Wednesday, May 15, 2013

A sad story of choosing death over life then reporting on it in a Catholic college newspaper.

Juggling life and an unplanned pregnancy

finney    The story by student Stewart Sinclair in the April 19 issue of the Loyola Maroon, the campus newspaper of Loyola University New Orleans, contained every imaginable element of sadness.
    Sinclair’s unnamed girlfriend became pregnant. They wrestled together, and alone, with a decision on what to do about it. They went to an abortion clinic for counseling. They waited the state-mandated 24 hours, and then returned the next day – Good Friday – for the abortion.
    Forget for a moment the human tragedy that plays out secretly for college students across the U.S. when a baby gets in the way of their fantasy world of convenience and privacy, a fantasy world where consequence is divorced from behavior.

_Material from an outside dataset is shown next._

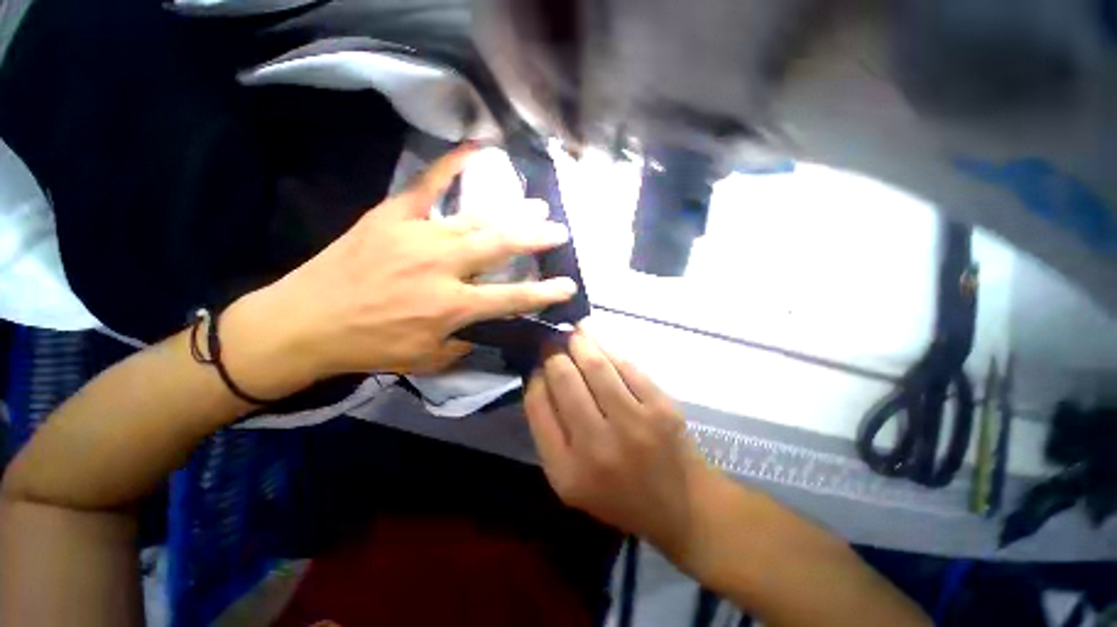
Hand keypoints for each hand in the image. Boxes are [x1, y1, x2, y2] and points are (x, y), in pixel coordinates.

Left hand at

    In that fantasy world, established 40 years ago by judicial decree, the unborn are neither uniquely human nor deserving of protection – all scientific evidence to the contrary – unless a person who once was similarly situated in a mother’s womb decides to declare them uniquely human or deserving of protection.

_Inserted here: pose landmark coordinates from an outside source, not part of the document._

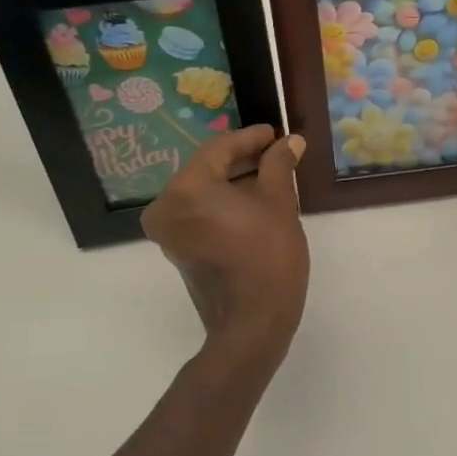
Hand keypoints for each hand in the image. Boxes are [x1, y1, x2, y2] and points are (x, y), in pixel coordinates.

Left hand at [142, 125, 309, 354]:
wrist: (252, 323)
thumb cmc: (268, 257)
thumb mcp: (279, 203)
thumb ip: (279, 165)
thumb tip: (289, 141)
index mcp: (187, 189)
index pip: (219, 149)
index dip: (251, 138)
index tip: (275, 132)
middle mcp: (167, 206)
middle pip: (208, 169)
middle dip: (243, 160)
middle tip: (277, 152)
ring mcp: (168, 231)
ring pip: (204, 192)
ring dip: (235, 182)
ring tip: (272, 176)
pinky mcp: (178, 249)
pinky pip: (200, 213)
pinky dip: (224, 204)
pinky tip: (255, 201)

    But the sadness in this case extends beyond the loss of unborn life and the circumstances that may have convinced a young woman there was no alternative to her unplanned pregnancy other than abortion.
    Why would her boyfriend decide to share the couple’s sad story with the Loyola community – and by virtue of the Internet, with the world – using the university’s newspaper? Even more mysterious, why would a Catholic university’s newspaper choose to print such a story that fundamentally contradicts Catholic teaching and mocks the natural law?
    Academic freedom? Because we can? By that logic, I wonder what story the Maroon’s editors ever might deem unworthy of ink to paper.
    Jesuit Father Kevin Wildes, Loyola’s president, said with a proper touch of sarcasm that “my friends at the Maroon decided to be boneheads.”
    “My secondary reaction was sadness,” Father Wildes said. “My first reaction was, I was furious. I have reached out to the student. I have not heard back from him. I had, as they say in the diplomatic world of the State Department, a ‘frank and honest discussion’ with the (newspaper’s) advisor (faculty member Michael Giusti).
    “Years, ago, I had an old coach who had a great line: ‘No self-inflicted wounds.’ This is a tragedy for the couple, but for us at the university, this is a self-inflicted wound, and this should not have happened.”    
    Sinclair’s story, which has been removed from the university’s website, is particularly sad because of the facts he layers in, I guess to explain the couple’s anguish. He writes about his girlfriend “being harassed by protestors outside of one of only seven (abortion) clinics in the state of Louisiana” while she “had to go through tests, interviews and ultrasounds.”
    Since the Mifepristone abortion pill and the entire procedure to end her pregnancy was going to cost $550, Sinclair decided to saunter down to Royal Street “every day of spring break” and juggle for cash from passersby. Apparently, Sinclair juggled his finances well enough for his girlfriend to take the abortion pill on Good Friday.
    “There was no time to cry,” Sinclair writes. “We both knew we were making the decision to end a potential life. The way my girlfriend’s body contorted and the screams of agony that escaped her were reminders of the severity of our decision.”
    Words have power and meaning. The life inside his girlfriend’s womb was not “potential” life but life itself, carrying within it uniquely human DNA. By its very nature, the embryo does not demand  confirmation from anything or anyone outside of itself about what it is.
    Beyond the loss of life, the sadness of this now very public act may affect this couple and their families for a lifetime. Who knows what the young woman will think of her decision next year or five years from now or 30? Who knows how much pressure was brought to bear on her? Did she talk to her parents?
    For its part, Loyola is re-evaluating its process for how the university will oversee the Maroon. The university is looking at its crisis counseling services – which are available to all students on campus – to see if they need to be better publicized.
    The sadness of abortion may explode exponentially in coming years with the construction of a regional Planned Parenthood abortion facility just five minutes from the Loyola and Tulane campuses. How many silent screams will it take to rouse the moral conscience?
    Ironically, Sinclair’s article may have a back-door effect. We need to pray for forgiveness and for all women with unplanned pregnancies to have the hope that they will get all the help they need to choose life.
    That’s a sacred duty, not a juggling act.